• _Problem details_
Repeat the records below exactly as they appear, leaving out any pictures.

• _Entries supplied_
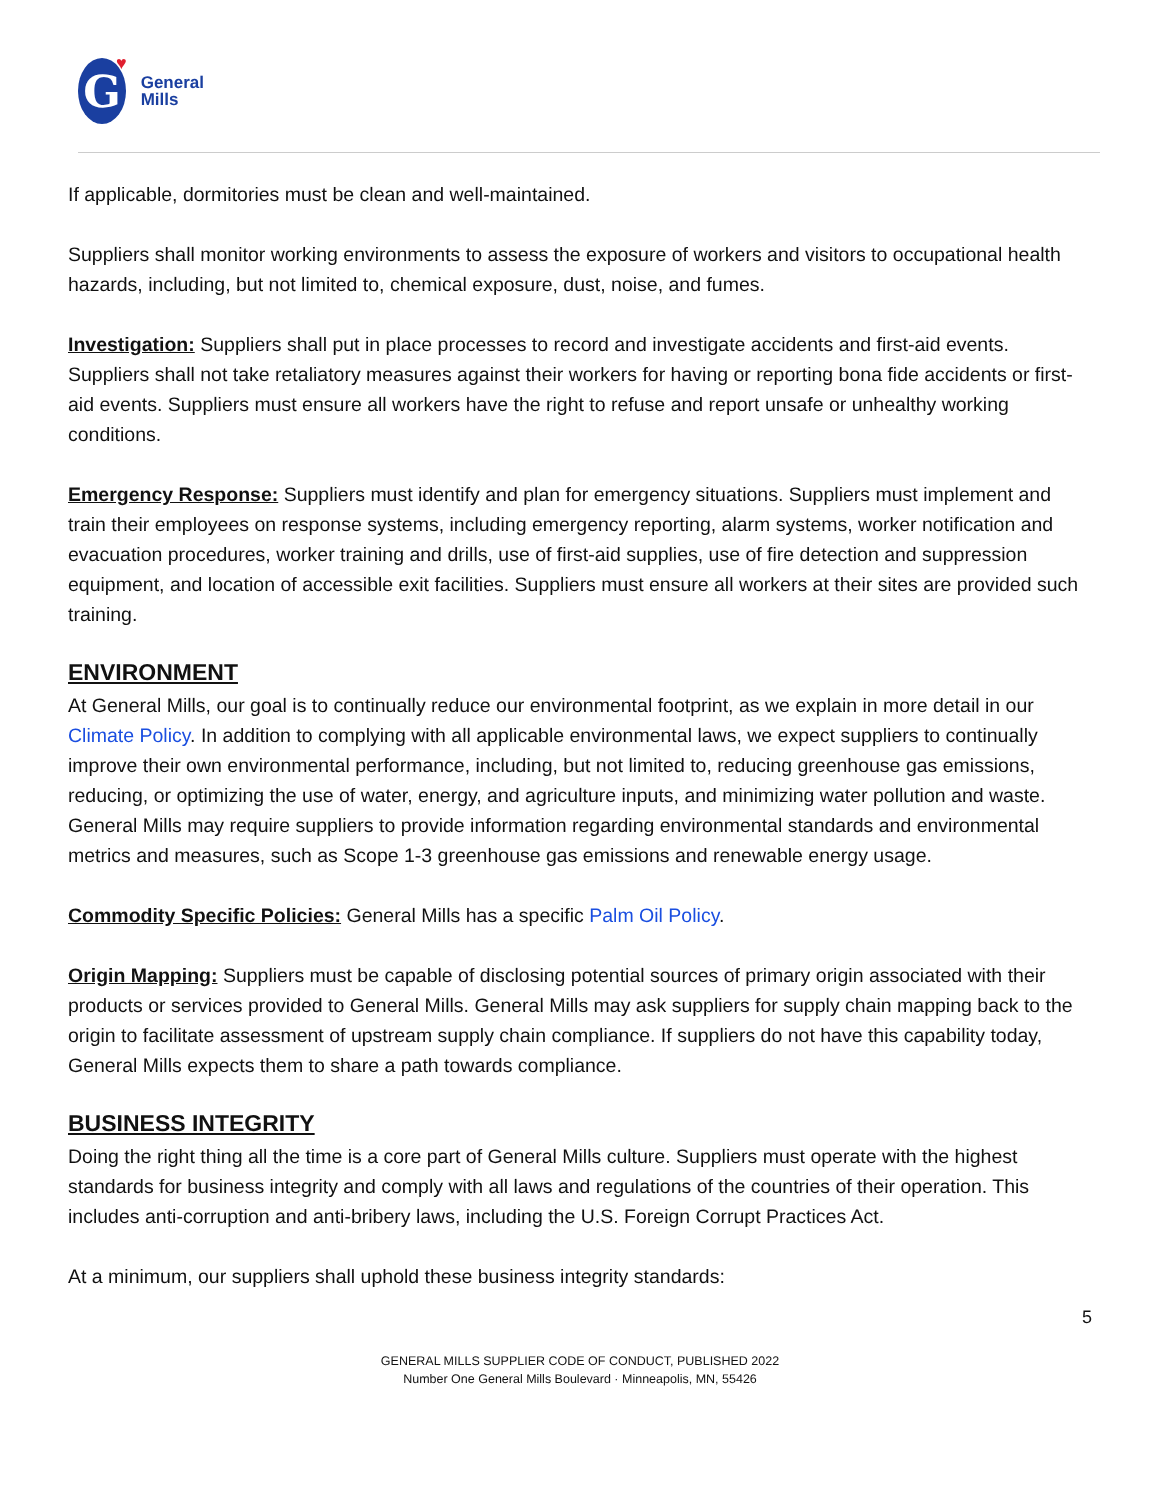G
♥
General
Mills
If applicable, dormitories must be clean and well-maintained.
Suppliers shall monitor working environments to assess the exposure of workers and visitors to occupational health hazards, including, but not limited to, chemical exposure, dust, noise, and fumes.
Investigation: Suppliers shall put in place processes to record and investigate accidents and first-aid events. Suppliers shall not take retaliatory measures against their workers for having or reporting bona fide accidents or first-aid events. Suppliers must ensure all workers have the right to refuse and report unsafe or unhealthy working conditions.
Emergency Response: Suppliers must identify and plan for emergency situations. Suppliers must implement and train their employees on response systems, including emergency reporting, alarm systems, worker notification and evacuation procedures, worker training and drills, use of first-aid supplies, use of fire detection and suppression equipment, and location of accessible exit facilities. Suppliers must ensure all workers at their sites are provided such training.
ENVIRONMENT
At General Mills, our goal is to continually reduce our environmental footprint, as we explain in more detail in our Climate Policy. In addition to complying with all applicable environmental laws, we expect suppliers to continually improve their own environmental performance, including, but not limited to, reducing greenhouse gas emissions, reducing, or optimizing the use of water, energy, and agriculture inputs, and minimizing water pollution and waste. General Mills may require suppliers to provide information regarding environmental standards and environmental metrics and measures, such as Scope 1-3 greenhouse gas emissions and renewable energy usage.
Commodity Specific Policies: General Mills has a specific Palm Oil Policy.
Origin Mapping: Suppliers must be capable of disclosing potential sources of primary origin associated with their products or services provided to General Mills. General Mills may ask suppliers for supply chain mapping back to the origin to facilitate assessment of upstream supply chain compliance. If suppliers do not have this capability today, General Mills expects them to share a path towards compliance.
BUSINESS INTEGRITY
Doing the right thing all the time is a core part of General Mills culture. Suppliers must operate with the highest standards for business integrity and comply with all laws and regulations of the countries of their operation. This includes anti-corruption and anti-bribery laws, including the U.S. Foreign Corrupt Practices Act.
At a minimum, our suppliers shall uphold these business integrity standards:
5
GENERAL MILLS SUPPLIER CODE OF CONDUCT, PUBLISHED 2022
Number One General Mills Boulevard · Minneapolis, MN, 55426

• _Answer section_
G
♥
General
Mills
If applicable, dormitories must be clean and well-maintained.
Suppliers shall monitor working environments to assess the exposure of workers and visitors to occupational health hazards, including, but not limited to, chemical exposure, dust, noise, and fumes.
Investigation: Suppliers shall put in place processes to record and investigate accidents and first-aid events. Suppliers shall not take retaliatory measures against their workers for having or reporting bona fide accidents or first-aid events. Suppliers must ensure all workers have the right to refuse and report unsafe or unhealthy working conditions.
Emergency Response: Suppliers must identify and plan for emergency situations. Suppliers must implement and train their employees on response systems, including emergency reporting, alarm systems, worker notification and evacuation procedures, worker training and drills, use of first-aid supplies, use of fire detection and suppression equipment, and location of accessible exit facilities. Suppliers must ensure all workers at their sites are provided such training.
ENVIRONMENT
At General Mills, our goal is to continually reduce our environmental footprint, as we explain in more detail in our Climate Policy. In addition to complying with all applicable environmental laws, we expect suppliers to continually improve their own environmental performance, including, but not limited to, reducing greenhouse gas emissions, reducing, or optimizing the use of water, energy, and agriculture inputs, and minimizing water pollution and waste. General Mills may require suppliers to provide information regarding environmental standards and environmental metrics and measures, such as Scope 1-3 greenhouse gas emissions and renewable energy usage.
Commodity Specific Policies: General Mills has a specific Palm Oil Policy.
Origin Mapping: Suppliers must be capable of disclosing potential sources of primary origin associated with their products or services provided to General Mills. General Mills may ask suppliers for supply chain mapping back to the origin to facilitate assessment of upstream supply chain compliance. If suppliers do not have this capability today, General Mills expects them to share a path towards compliance.
BUSINESS INTEGRITY
Doing the right thing all the time is a core part of General Mills culture. Suppliers must operate with the highest standards for business integrity and comply with all laws and regulations of the countries of their operation. This includes anti-corruption and anti-bribery laws, including the U.S. Foreign Corrupt Practices Act.
At a minimum, our suppliers shall uphold these business integrity standards:
5
GENERAL MILLS SUPPLIER CODE OF CONDUCT, PUBLISHED 2022
Number One General Mills Boulevard · Minneapolis, MN, 55426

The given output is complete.